BEGIN Data excerpts

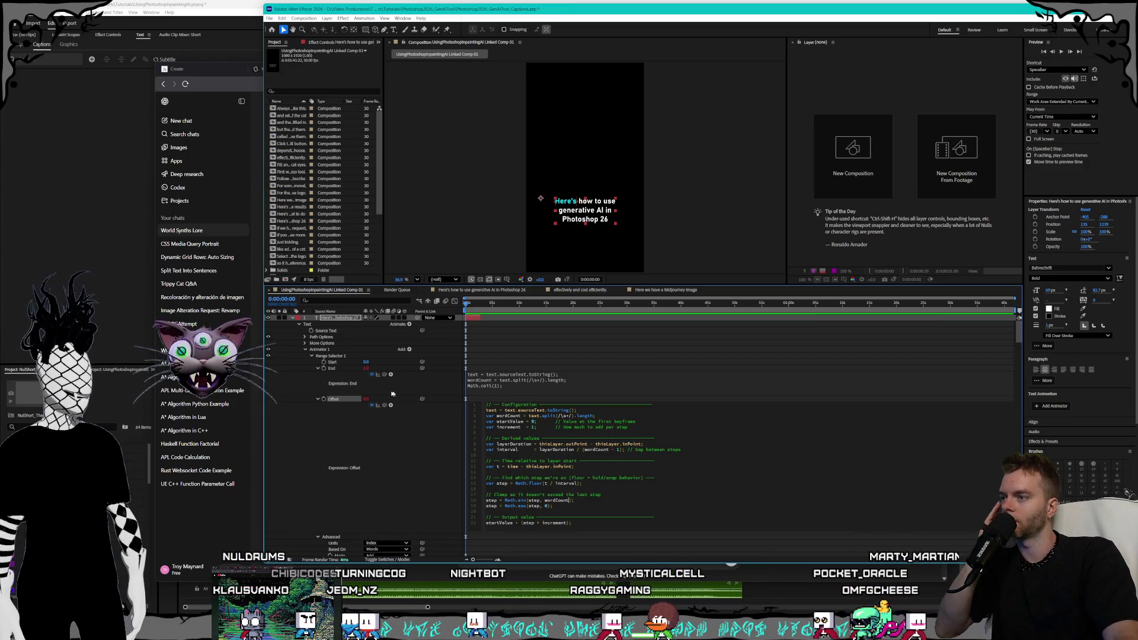
pyautogui.click(328, 350)
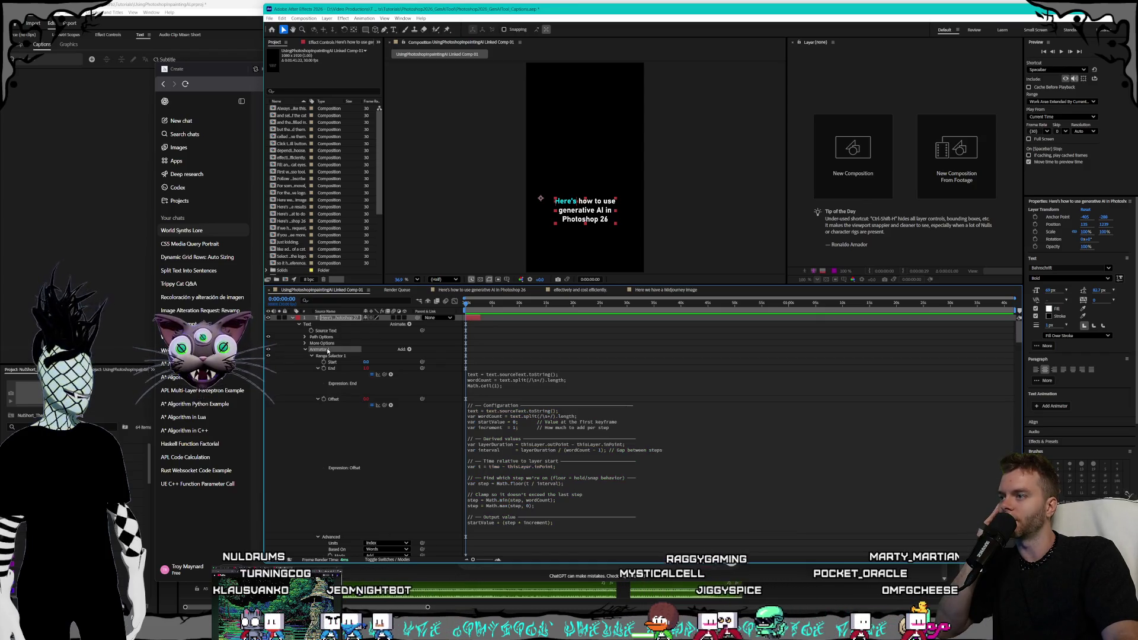
# Save the project via File > Save, then collapse Animator 1 and select layer 2's.
pyautogui.rightClick(328, 351)
pyautogui.press('Escape')
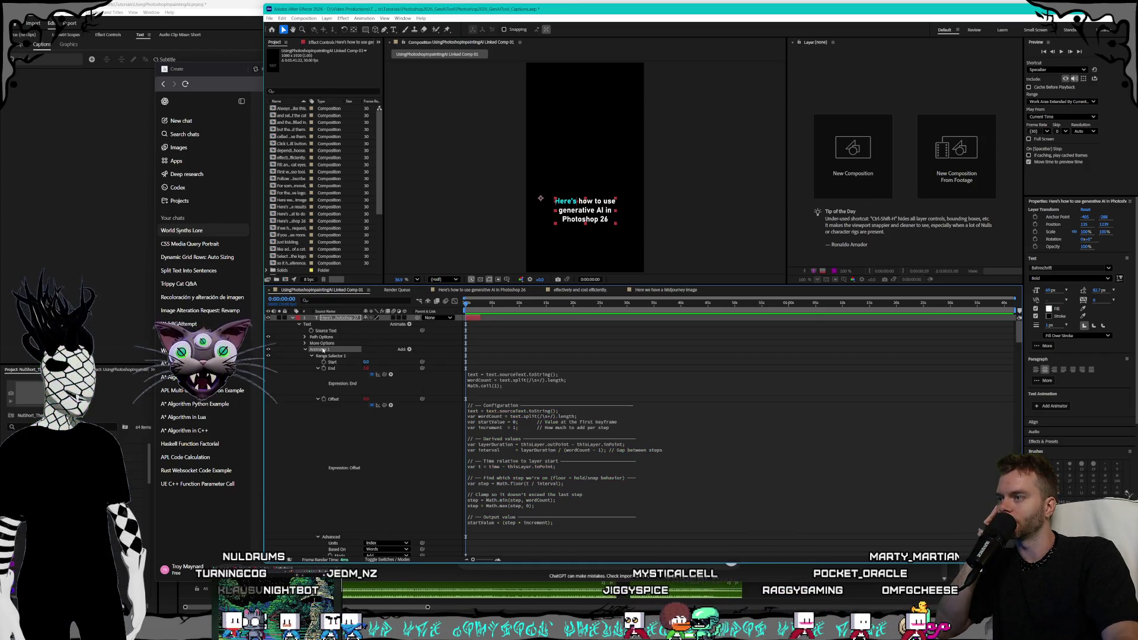
pyautogui.click(270, 18)
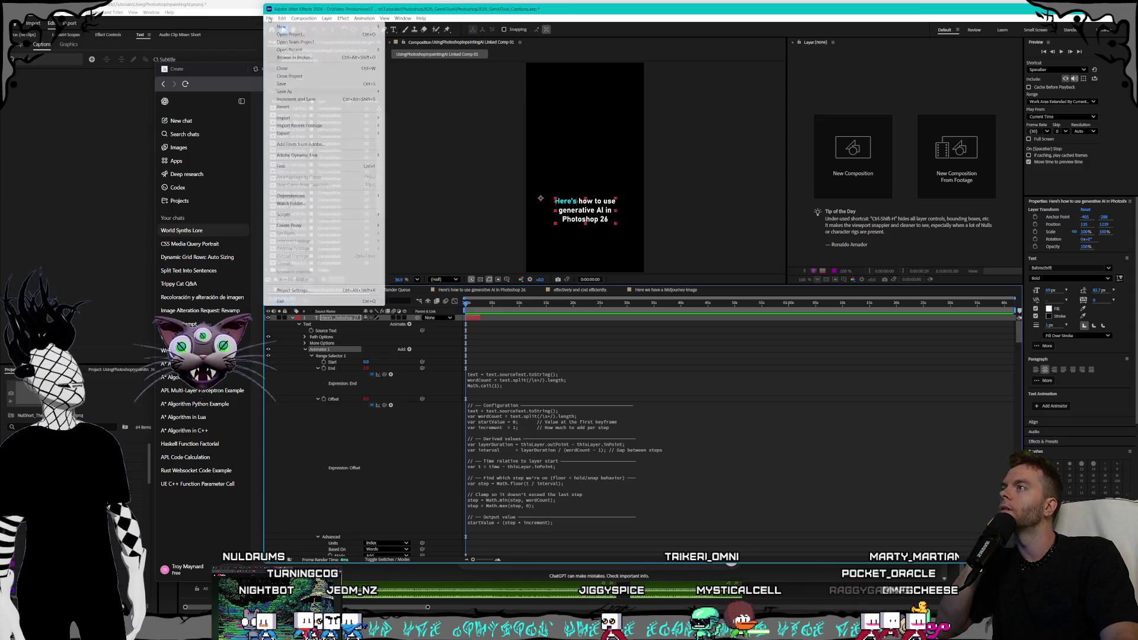
pyautogui.click(296, 90)
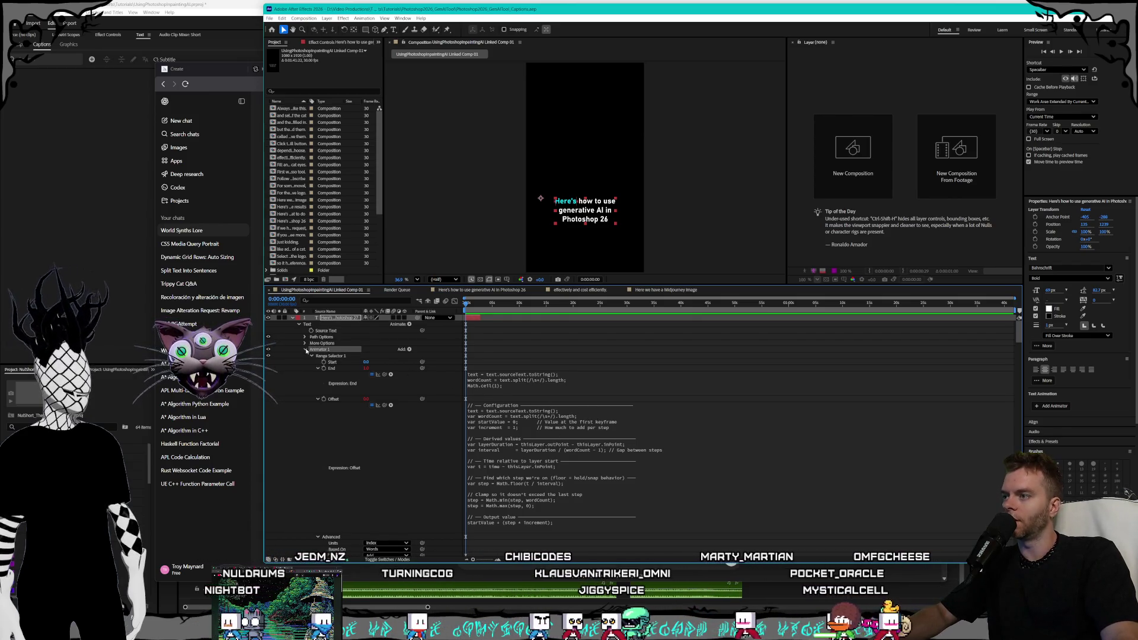
pyautogui.click(306, 350)
pyautogui.click(320, 393)
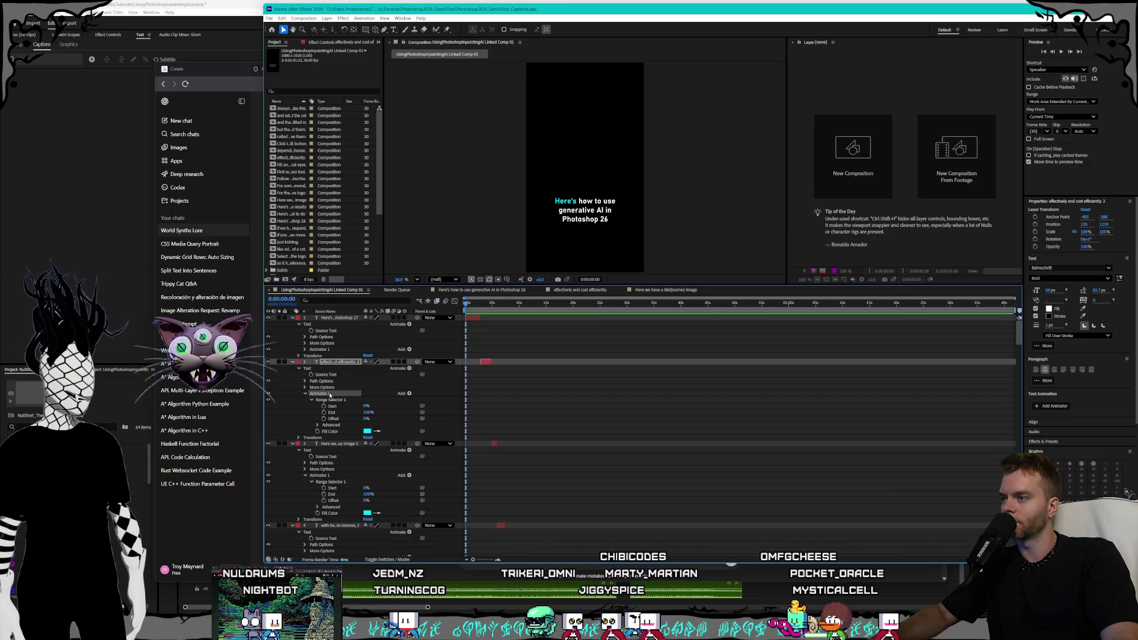
# Restore layer 2's accidentally deleted Animator 1 and delete layer 3's Animator 1.
pyautogui.press('Delete')
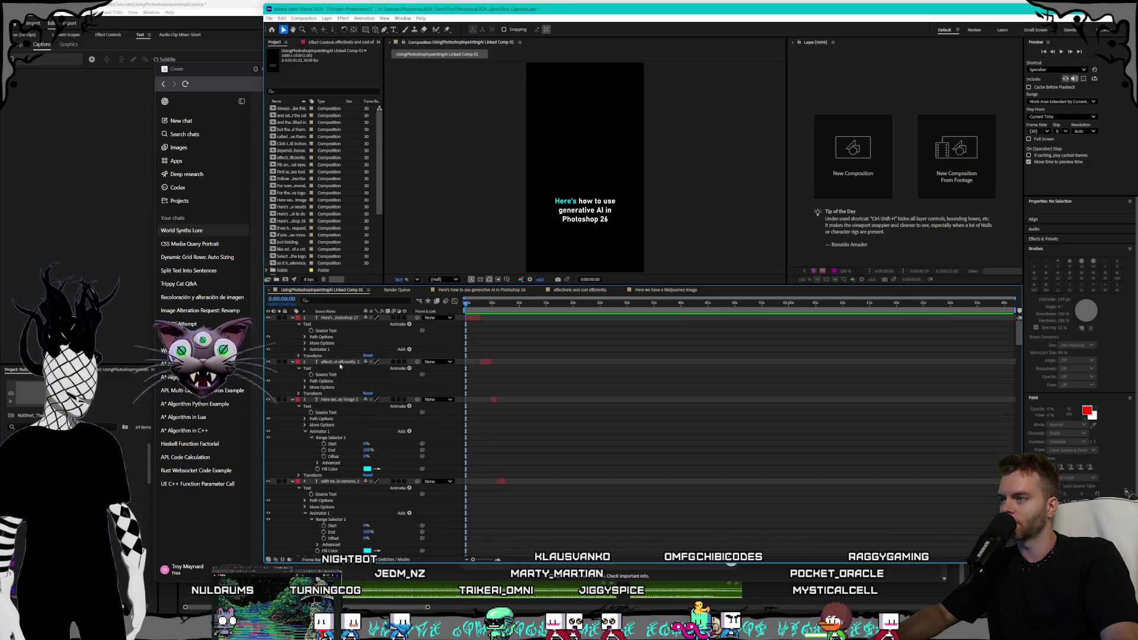
pyautogui.click(309, 362)
pyautogui.press('ctrl+z')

END Data excerpts

◆ Task description ◆
Only the lines above that include the word "layer" belong in the answer; copy each one.

◆ Output for this exercise ◆
# Save the project via File > Save, then collapse Animator 1 and select layer 2's.
# Restore layer 2's accidentally deleted Animator 1 and delete layer 3's Animator 1.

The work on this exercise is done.